Uno de los poemas en prosa que Turia publica fue escrito por Proust a la edad de diecisiete años, está fechado a las once de la noche del mes de octubre y su transcripción íntegra es la siguiente:

“La lámpara ilumina débilmente los ángulos sombríos de mi cuarto y pone un gran disco de viva luz donde entran mi mano, de repente ambarina, mi libro, mi escritorio. En las paredes azulean delgados hilillos de luna que han entrado por la imperceptible separación de las rojas colgaduras. Todo el mundo se ha acostado en el gran piso silencioso… – Entreabro la ventana para ver de nuevo por última vez la dulce cara leonada, muy redonda, de la luna amiga.

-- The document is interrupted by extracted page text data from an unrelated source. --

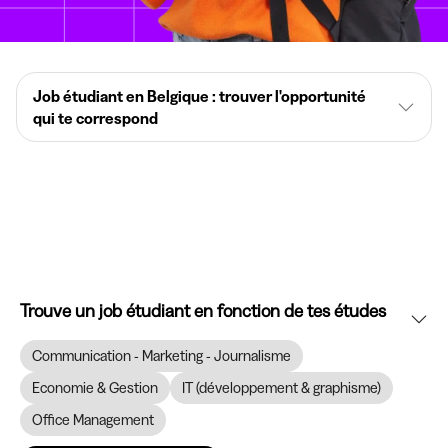
Job étudiant en Belgique : trouver l'opportunité
qui te correspond
Trouve un job étudiant en fonction de tes études
Communication - Marketing - Journalisme
Economie & Gestion
IT (développement & graphisme)
Office Management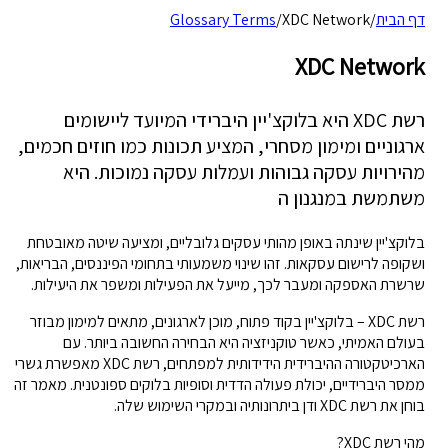
דף הבית
/
XDC Network
/
Glossary Terms
XDC Network
רשת XDC היא בלוקצ'יין היברידי המיועד ליישומים
ארגוניים ומימון מסחרי, המציע תכונות כמו חוזים חכמים,
מהירויות עסקה גבוהות ועמלות עסקה נמוכות. היא
משתמשת במנגנון ה
בלוקצ'יין שינתה באופן מהותי עסקים גלובליים, ומציעה שיטה מאובטחת
ושקופה לרישום עסקאות. זהו שינוי משמעותי בתחומי הפיננסים, הבריאות,
שרשרת האספקה ומעבר לכך, מייעל את הפעילות ומשפר את היעילות.
רשת XDC – בלוקצ'יין בקוד פתוח, מוכן לארגונים, מתאים למימון מבוזר
בעולם האמיתי, כאשר טוקניזציה היא הבחירה החשובה ביותר. עם
הארכיטקטורה ההיברידית הידידותית למפתחים, רשת XDC מאפשרת גשרי
ממסר היברידיים, יכולת פעולה הדדית וסופיות בלוקים ספונטנית. מאמר זה
בוחן את רשת XDC ודן ביתרונותיה ובמקרי השימוש שלה.
מהי רשת XDC?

Oigo algo así como el aliento fresquísimo, frío, de todas las cosas que duermen -el árbol de donde rezuma la luz azul-, de la bella luz azul que a lo lejos, en un entresijo de calles, transfigura, como un paisaje polar eléctricamente iluminado, los adoquines azules y pálidos. Por encima se extienden los infinitos campos azules donde florecen frágiles estrellas…- He cerrado la ventana. Me he acostado. Mi lámpara, en una mesilla al lado de mi cama, en medio de vasos, de frascos, de bebidas frescas, de librillos preciosamente encuadernados, de cartas de amistad o de amor, ilumina vagamente en el fondo mi biblioteca. ¡La hora divina! A las cosas usuales, como a la naturaleza, las he hecho sagradas por no poder vencerlas. Las he revestido con mi alma y con imágenes íntimas o espléndidas. Vivo en un santuario, en medio de un espectáculo. Soy el centro de las cosas y cada una me procura sensaciones y sentimientos magníficos o melancólicos, que disfruto. Ante los ojos tengo visiones espléndidas. Se está bien en esta cama… Me duermo.”